Comment on attachment 94901 [details] Take 2: Same as previously but should make the Mac bot happy View in context: https://bugs.webkit.org/attachment.cgi?id=94901&action=review >> Source/WebCore/bindings/js/JSDOMBinding.h:179 >> + inline void* root(MediaList* list) > > You shouldn't need to declare this inline since the implementation is in the header file. This is true. However the other root() methods use inline. I would rather keep the code consistent here even if it is redundant. >> Source/WebCore/css/CSSParser.cpp:6276 >> + m_parsedMediaLists.append(list.release()); > > Previously we operated on media lists and rules as equivalent entities. Why is it better to separate them like this? Also, I don't see where the m_parsedStyleObjects method is revised to handle the presumably new access methods to get Media Lists (as opposed to Style Rules) out of the parser? As far as the media lists vs rules goes, I don't think there is a problem in either direction. I would argue that it makes more sense to split it between the different types of objects as it is done to some extend in CSSParser already (see m_parsedRuleList vs m_parsedStyleObjects). m_parsedStyleObjects is never read, only appended to and cleared in the destructor so splitting the object in 2 should not have an ill effect. >> Source/WebCore/css/CSSParser.h:323 >> + Vector<RefPtr<MediaList> > m_parsedMediaLists; > > Again -- why do we want to handle these items as separate entities? Does it make something more efficient, or simplify code elsewhere? I don't think this will make the code more efficient. It would simplify the code as MediaList only needed the TreeShared behavior from StyleBase not the whole logic from the class. StyleBase is the default class a lot of CSS objects inherit from but it is a fallacy as not all objects needs to use this "interface".

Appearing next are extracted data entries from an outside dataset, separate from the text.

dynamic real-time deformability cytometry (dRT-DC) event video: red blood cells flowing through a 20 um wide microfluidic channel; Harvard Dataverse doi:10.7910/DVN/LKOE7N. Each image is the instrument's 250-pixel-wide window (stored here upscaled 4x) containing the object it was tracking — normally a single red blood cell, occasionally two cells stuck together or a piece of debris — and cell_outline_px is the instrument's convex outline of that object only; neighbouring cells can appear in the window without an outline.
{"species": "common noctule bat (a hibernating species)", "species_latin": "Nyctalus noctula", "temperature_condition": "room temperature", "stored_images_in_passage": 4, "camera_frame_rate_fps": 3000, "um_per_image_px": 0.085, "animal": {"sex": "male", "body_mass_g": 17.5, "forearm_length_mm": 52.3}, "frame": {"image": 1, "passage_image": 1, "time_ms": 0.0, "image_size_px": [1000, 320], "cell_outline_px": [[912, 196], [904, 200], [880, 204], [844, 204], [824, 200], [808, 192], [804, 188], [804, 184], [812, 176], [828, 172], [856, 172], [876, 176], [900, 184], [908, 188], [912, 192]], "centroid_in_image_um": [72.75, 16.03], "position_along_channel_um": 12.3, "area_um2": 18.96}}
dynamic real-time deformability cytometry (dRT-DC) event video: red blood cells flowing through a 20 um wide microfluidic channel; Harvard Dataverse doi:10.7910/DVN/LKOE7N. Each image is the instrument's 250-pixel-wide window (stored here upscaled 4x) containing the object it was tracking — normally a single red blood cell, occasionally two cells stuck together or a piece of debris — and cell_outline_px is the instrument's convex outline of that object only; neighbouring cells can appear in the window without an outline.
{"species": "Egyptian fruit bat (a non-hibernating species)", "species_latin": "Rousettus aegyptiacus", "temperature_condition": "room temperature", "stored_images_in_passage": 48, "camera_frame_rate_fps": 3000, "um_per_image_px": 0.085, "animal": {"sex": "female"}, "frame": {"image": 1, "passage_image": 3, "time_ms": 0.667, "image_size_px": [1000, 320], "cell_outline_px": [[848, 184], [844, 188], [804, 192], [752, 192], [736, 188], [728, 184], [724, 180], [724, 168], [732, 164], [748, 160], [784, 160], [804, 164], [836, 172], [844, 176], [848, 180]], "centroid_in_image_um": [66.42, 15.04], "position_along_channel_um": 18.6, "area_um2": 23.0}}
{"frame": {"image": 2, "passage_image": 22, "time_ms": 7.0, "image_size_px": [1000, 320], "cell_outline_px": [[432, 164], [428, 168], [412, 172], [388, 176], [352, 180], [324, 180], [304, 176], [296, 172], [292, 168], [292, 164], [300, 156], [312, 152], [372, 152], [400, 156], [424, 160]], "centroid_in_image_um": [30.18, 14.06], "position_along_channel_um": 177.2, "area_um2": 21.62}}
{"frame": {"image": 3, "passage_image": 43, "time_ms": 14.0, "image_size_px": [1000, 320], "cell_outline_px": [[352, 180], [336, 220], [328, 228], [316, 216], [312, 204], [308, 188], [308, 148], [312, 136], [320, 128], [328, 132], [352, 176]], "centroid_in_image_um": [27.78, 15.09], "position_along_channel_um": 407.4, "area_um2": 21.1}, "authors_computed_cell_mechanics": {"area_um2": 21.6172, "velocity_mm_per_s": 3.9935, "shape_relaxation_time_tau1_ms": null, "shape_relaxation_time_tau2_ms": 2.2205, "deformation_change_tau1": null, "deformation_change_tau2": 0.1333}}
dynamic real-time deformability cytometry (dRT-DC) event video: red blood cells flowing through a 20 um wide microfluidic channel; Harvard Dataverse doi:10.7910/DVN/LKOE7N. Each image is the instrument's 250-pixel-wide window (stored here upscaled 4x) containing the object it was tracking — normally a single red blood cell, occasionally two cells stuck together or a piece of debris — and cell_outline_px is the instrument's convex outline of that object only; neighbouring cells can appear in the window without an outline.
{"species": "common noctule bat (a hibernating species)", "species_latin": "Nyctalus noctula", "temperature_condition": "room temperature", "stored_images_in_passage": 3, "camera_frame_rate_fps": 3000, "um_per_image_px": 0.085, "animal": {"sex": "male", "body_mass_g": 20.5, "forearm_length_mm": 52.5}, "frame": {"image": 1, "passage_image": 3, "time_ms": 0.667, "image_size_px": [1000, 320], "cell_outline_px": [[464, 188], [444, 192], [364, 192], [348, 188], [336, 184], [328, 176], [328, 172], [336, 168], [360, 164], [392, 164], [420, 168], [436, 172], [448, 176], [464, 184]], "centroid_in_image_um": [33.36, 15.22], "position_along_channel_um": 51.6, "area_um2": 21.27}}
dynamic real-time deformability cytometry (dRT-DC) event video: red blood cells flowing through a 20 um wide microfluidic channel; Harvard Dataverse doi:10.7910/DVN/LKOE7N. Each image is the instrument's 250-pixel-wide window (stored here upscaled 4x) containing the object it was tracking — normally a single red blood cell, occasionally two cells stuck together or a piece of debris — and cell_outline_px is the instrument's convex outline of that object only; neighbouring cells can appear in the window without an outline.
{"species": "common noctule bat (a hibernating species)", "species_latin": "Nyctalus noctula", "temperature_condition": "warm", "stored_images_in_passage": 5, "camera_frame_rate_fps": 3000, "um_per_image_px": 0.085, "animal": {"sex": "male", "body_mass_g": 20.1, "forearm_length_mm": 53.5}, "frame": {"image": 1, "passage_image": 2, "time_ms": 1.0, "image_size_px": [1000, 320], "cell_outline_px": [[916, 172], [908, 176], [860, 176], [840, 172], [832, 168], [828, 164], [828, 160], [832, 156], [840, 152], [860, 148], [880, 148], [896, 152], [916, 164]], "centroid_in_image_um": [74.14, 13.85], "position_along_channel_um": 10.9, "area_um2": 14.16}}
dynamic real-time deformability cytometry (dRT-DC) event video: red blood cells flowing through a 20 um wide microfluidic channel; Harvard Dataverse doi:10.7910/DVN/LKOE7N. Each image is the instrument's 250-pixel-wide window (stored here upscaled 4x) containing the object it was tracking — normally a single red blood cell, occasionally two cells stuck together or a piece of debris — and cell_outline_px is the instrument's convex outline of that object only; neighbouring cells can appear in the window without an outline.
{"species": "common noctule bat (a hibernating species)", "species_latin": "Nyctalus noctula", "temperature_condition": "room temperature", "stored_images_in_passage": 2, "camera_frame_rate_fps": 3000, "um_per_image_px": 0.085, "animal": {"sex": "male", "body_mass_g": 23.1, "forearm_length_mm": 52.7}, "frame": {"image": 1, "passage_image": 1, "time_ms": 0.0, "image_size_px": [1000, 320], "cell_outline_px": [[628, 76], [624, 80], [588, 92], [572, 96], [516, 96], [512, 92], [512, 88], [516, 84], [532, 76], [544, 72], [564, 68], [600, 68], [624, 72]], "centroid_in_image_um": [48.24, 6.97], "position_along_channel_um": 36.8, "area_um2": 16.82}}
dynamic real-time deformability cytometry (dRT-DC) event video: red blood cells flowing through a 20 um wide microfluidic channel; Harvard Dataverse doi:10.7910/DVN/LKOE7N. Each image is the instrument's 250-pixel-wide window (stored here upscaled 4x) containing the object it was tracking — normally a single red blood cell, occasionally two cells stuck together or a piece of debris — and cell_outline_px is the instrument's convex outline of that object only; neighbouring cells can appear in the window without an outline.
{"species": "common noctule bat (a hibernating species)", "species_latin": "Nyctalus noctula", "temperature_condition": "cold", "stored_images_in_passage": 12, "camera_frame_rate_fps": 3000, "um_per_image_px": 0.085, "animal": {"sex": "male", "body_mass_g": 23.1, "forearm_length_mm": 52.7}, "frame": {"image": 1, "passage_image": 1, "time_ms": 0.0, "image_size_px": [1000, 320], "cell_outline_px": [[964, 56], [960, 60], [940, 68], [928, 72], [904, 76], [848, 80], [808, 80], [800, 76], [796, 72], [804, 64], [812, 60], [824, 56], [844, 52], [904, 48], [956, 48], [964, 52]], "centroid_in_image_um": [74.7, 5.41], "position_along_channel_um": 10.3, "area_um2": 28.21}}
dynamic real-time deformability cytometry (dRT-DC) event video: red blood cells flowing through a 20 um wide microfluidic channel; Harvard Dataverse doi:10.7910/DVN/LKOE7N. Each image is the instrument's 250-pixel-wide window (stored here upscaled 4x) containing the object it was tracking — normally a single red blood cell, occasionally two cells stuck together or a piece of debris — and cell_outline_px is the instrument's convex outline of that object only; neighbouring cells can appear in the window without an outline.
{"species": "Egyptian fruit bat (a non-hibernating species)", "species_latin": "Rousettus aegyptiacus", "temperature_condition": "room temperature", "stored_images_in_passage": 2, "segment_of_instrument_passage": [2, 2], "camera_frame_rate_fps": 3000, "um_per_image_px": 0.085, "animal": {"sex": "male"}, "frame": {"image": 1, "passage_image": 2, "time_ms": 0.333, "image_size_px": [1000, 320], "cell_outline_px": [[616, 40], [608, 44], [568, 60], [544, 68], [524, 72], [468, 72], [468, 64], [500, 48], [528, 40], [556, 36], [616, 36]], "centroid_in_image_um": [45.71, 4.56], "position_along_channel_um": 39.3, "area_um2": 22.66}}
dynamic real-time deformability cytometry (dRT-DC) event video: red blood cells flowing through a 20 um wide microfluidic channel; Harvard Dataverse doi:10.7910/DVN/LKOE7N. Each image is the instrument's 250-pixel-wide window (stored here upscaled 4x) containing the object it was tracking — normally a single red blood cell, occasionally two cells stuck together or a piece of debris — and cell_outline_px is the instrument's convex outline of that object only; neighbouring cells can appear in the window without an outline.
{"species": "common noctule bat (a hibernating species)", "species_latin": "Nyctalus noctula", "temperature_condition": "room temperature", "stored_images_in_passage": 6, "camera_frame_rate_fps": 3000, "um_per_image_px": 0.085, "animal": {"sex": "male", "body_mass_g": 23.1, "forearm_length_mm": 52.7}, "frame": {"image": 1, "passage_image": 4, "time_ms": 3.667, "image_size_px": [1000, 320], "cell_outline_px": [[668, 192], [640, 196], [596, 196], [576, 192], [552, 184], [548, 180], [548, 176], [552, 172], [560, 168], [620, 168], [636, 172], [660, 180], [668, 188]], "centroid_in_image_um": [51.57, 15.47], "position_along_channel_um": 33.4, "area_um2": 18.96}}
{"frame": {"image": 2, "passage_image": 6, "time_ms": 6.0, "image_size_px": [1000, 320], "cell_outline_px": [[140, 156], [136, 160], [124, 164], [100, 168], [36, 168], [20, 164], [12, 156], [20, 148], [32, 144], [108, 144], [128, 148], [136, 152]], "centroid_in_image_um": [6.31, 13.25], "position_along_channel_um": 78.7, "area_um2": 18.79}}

Comment on attachment 94901 [details] Take 2: Same as previously but should make the Mac bot happy Discussed this with Antti on IRC, adding a dependency on TreeShared is not the way to go. It would be better to add the parent logic directly into the class and make MediaList RefCounted.
Created attachment 96961 [details] Updated patch, not for review until I can re-engineer the change
Andreas Kling came and during his CSS refactoring got rid of the dependency. See bug 70203.